We Need To Talk About The New Elena Ferrante Book

And also all her books, probably! I read the first three when I was on vacation in February; I fucking inhaled them, to put it more accurately. I gave them to my grandmother and my best friend as birthday presents. They’re one week and 56 years apart in age, but I knew they would appreciate them equally. It is, I think, the very best depiction of female friendships I’ve ever read, as well as the sharpest and most painful representation of professional ambition, of destructive desires, of the patterns we let our lives play out both consciously and unconsciously. When I read it, I felt seen. In a good way!! I think!!

I also — sorry to galley brag — got my hands on the fourth book, The Story Of The Lost Child, but haven’t been able to finish it. I’ve been reading it in controlled doses, trying to balance what I need and what I want from the book, especially knowing that the entire series will be over soon. I mean, I’ll probably just start over and read the entire series again, because I am a compulsive re-reader of the books I love, but it won’t be the same. I was already feeling an anticipatory sense of loss when I read Rachel Cusk’s excellent review of the book for the New York Times. This passage in particular hurt to read, in a good way, I think:

What Ferrante illustrates here is the externalizing of an inner supposition whose contradictions lie deep within the female character in both its realized and unrealized state: The woman who has not proved herself through traditional measures of accomplishment suspects she has brilliance hidden inside her; while the realized woman, the woman who can point to her own successes, is afraid she has none. “She possessed intelligence,” Elena writes of Lila, “and didn’t put it to use but, rather, wasted it, like a great lady for whom all the riches of the world are merely a sign of vulgarity.” Elena’s own use of her talents has been, she increasingly sees, a form of submission too common among women, “and that submission had — through trials, failures, successes — reduced us.”

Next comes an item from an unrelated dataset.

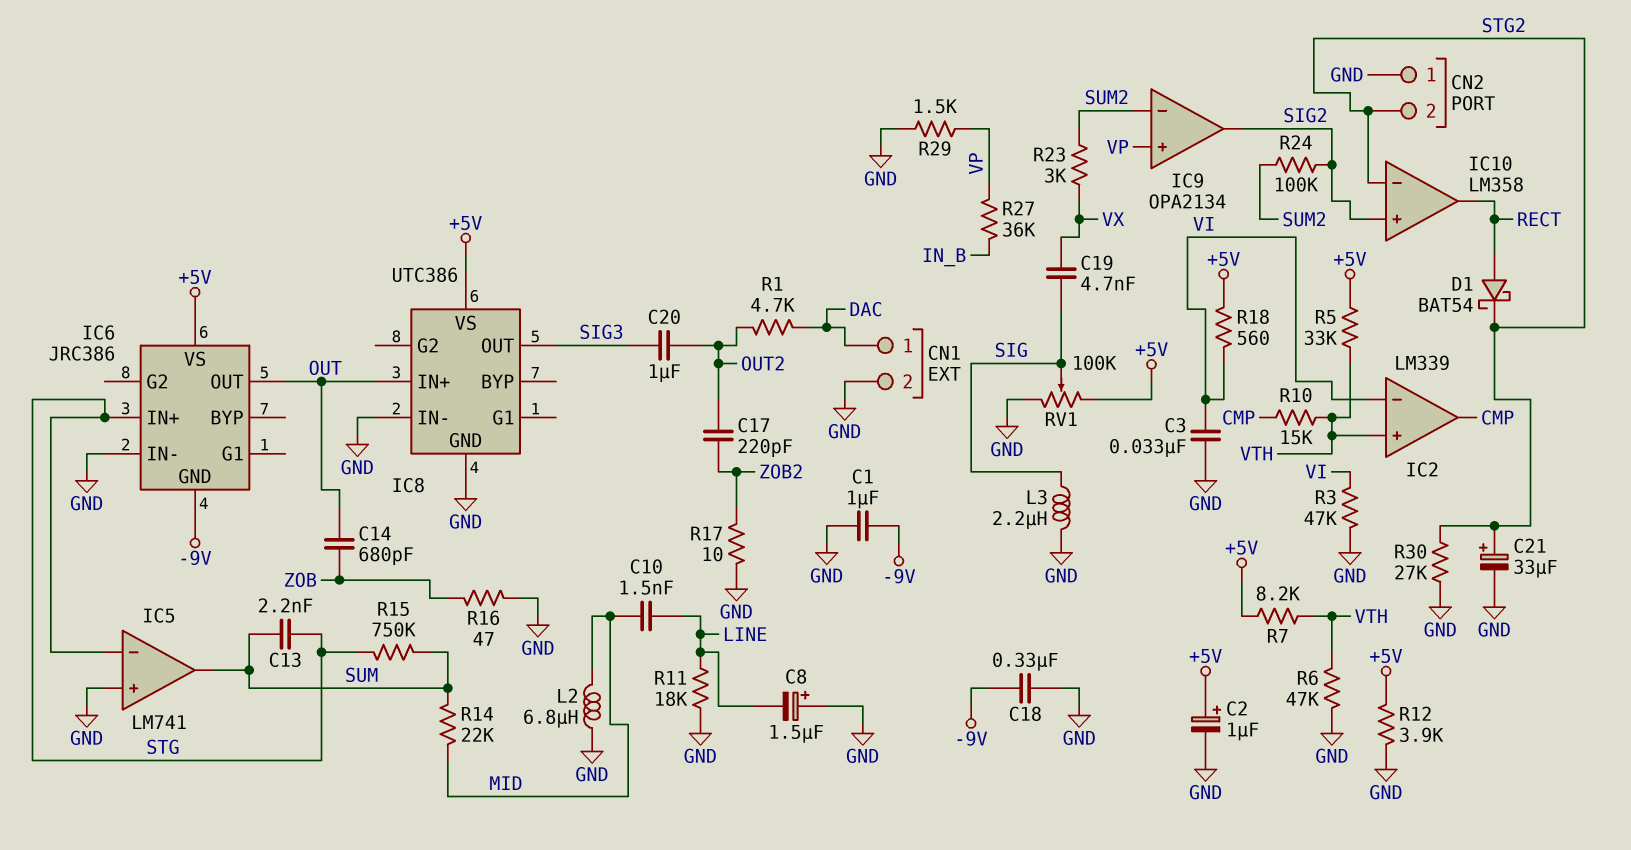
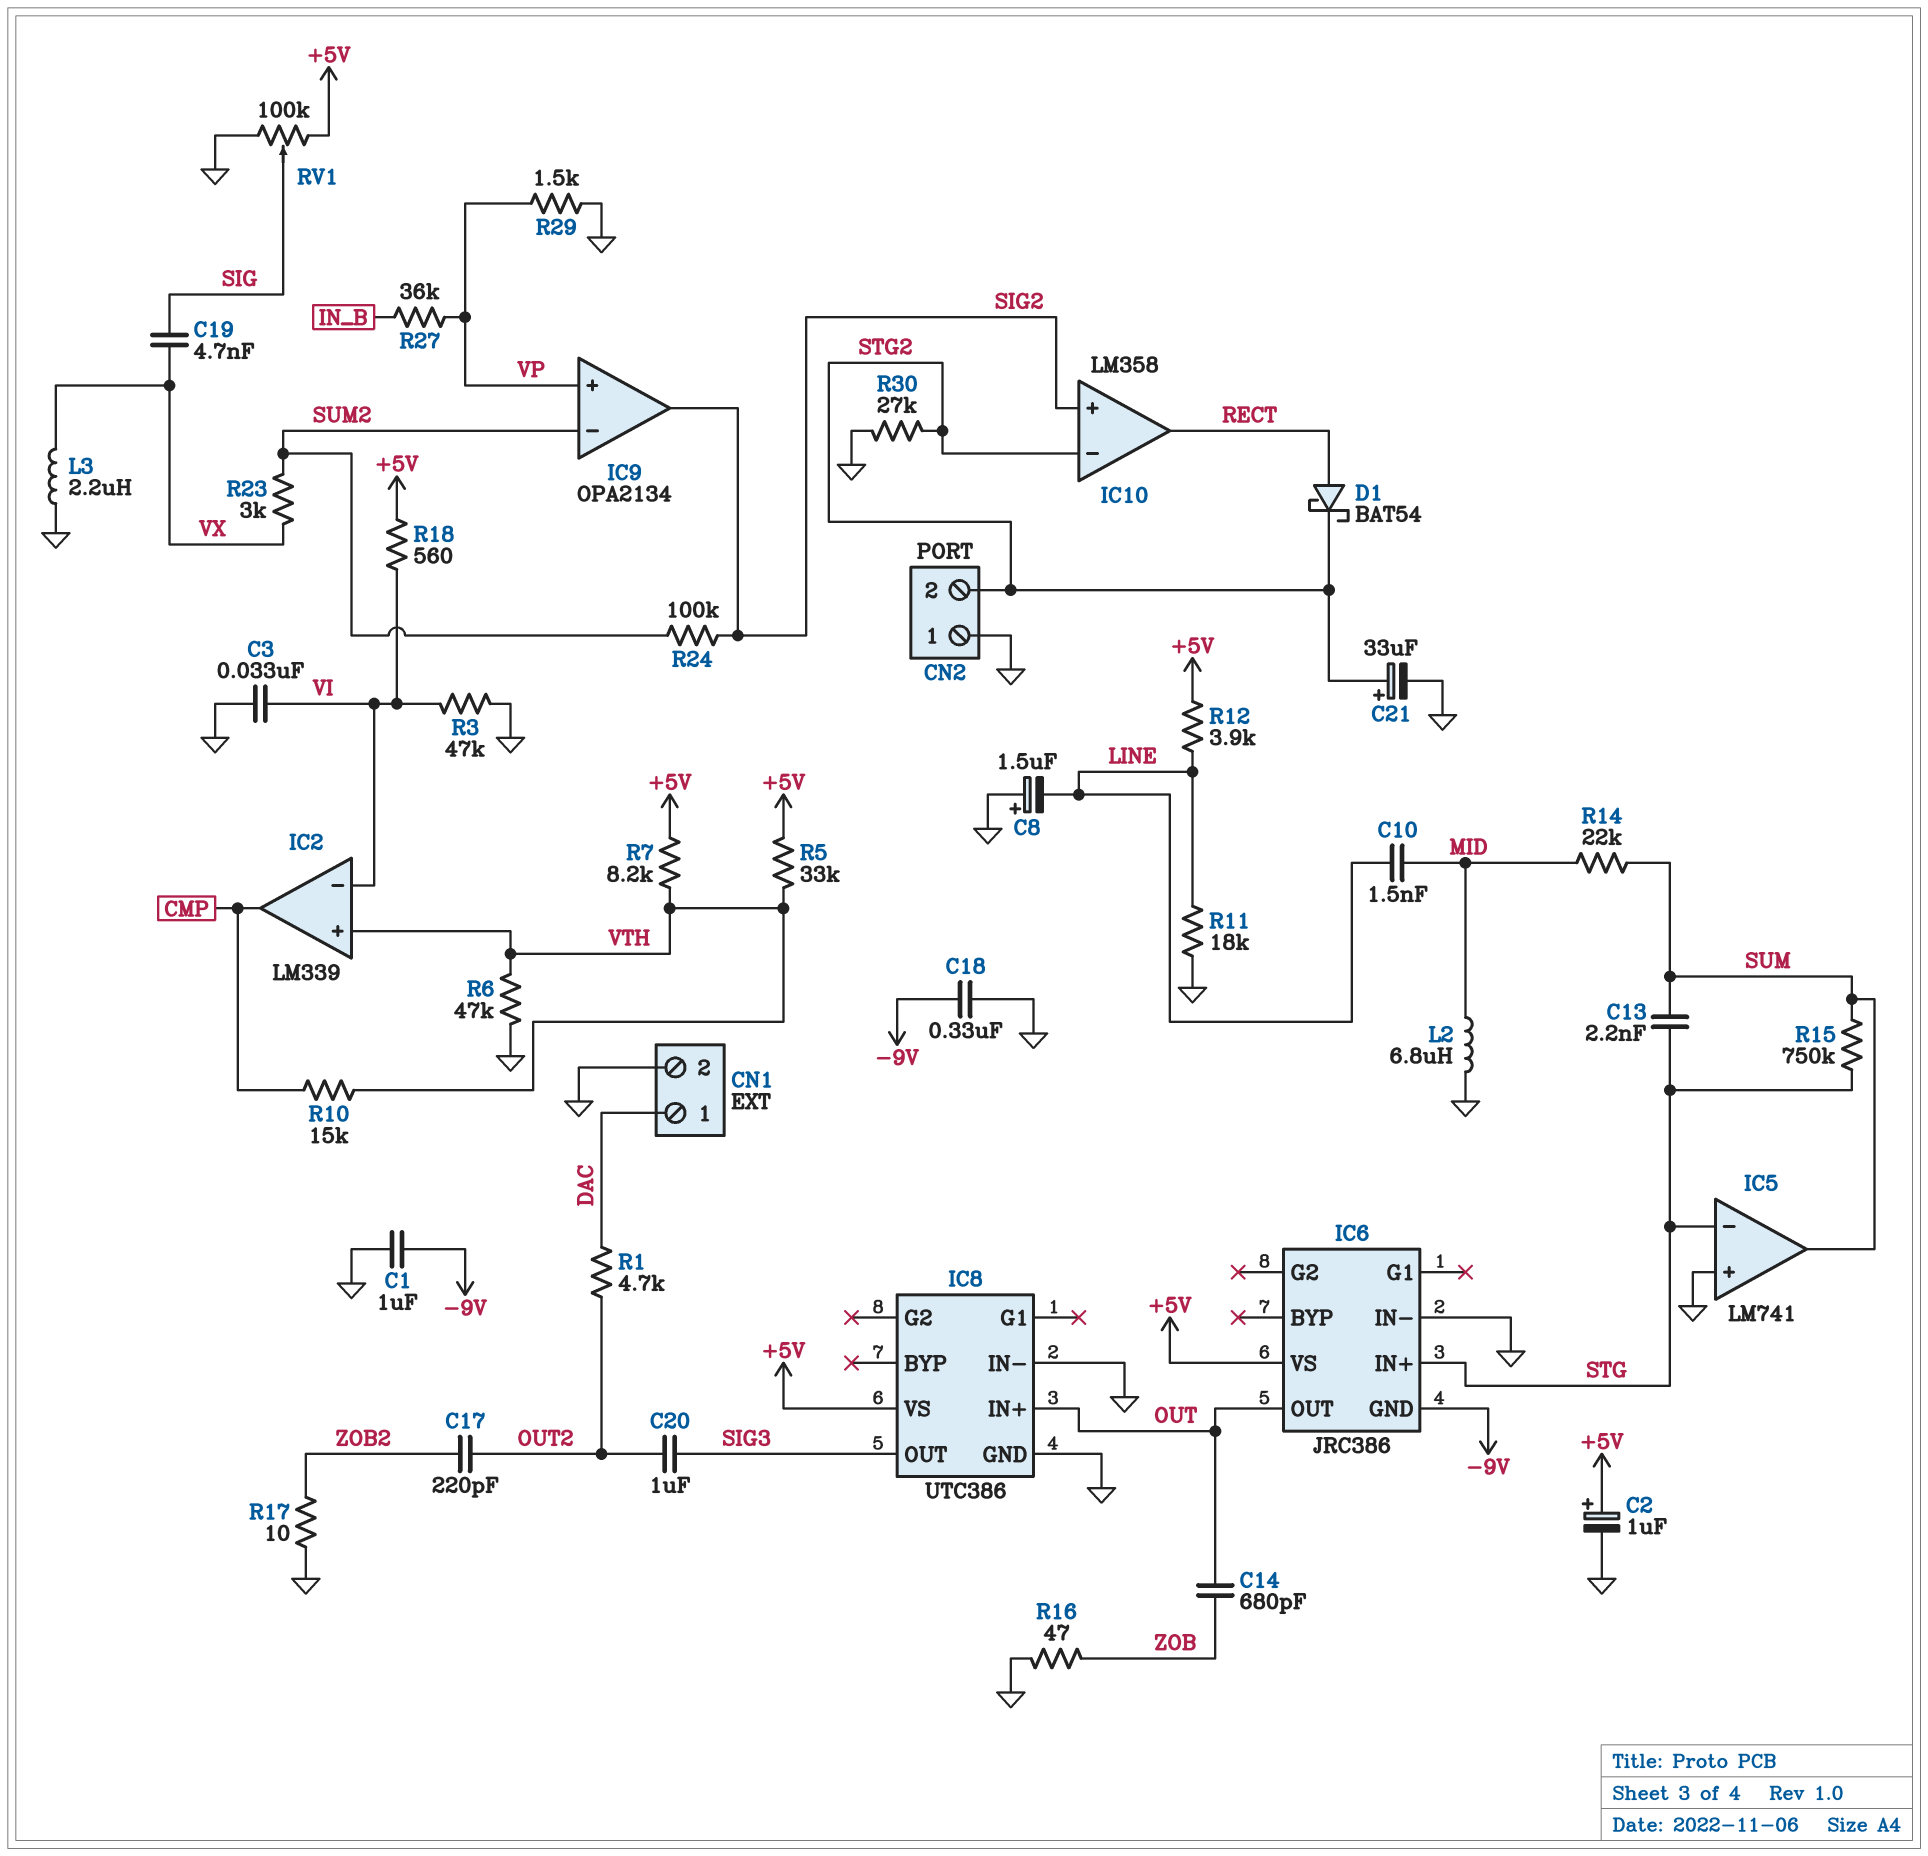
L3: 2.2uH (GND, SIG) -> 2.2uH (GND, VX)
R12: 3.9k (+5V, GND) -> 3.9k (+5V, LINE)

If you are interested in prolonging the inevitable, you can hide in Dayna Tortorici’s incredible essay on Elena Ferrante in n+1, which also mentions the delayed gratification element of reading a Ferrante book, of killing time by obsessing over her anonymized identity:

Heaping praise is one thing, and praise for Ferrante is not hard to find: she is a master of our time, “the best contemporary novelist you have never heard of,” the “Italian Alice Munro.” But there is no outdoing Ferrante, and the best critical work on her novels has the humility of someone who knows it. “Writing about the Brilliant Friend books has been one of the hardest assignments I’ve ever done,” Jenny Turner wrote for Harper’s, and the admission is a relief. The most one can hope to do in writing about Ferrante is to ignore her. Fixating on her identity is one way to postpone reading — to kill time until the words come.

There’s also her interview in the Paris Review, which has some devastating words of wisdom:

INTERVIEWER

You’ve mentioned disappearance — it’s one of your recurring themes.

FERRANTE

It’s a feeling I know well. I think all women know it. Whenever a part of you emerges that’s not consistent with some feminine ideal, it makes everyone nervous, and you’re supposed to get rid of it in a hurry. Or if you have a combative nature, like Amalia, like Lila, if you refuse to be subjugated, violence enters in. Violence has, at least in Italian, a meaningful language of its own — smash your face, bash your face in. You see? These are expressions that refer to the forced manipulation of identity, to its cancellation. Either you’ll be the way I say, or I’ll change you by beating you till I kill you.

INTERVIEWER

But your characters are sometimes the ones who “cancel” themselves. Amalia may have killed herself. And Lila can’t be found. Why? Are these acts of surrender?

FERRANTE

There are many reasons to disappear. The disappearance of Amalia, of Lila — yes, maybe it’s a surrender. But it’s also, I think, a sign of their irreducibility. I’m not sure. While I’m writing I think I know a lot about my characters, but then I discover I know much less than my readers. The extraordinary thing about the written word is that by nature it can do without your presence and also, in many respects, without your intentions.

The voice is part of your body, it needs your presence. You speak, you have a dialogue, you correct, you give further explanations. Writing, on the other hand, only needs a reader. It doesn’t need you.

When I re-read that passage, I couldn’t decide if it explained my hesitation to finish the series because the books didn’t need me or because I needed the books too much. That’s a good thing, I think.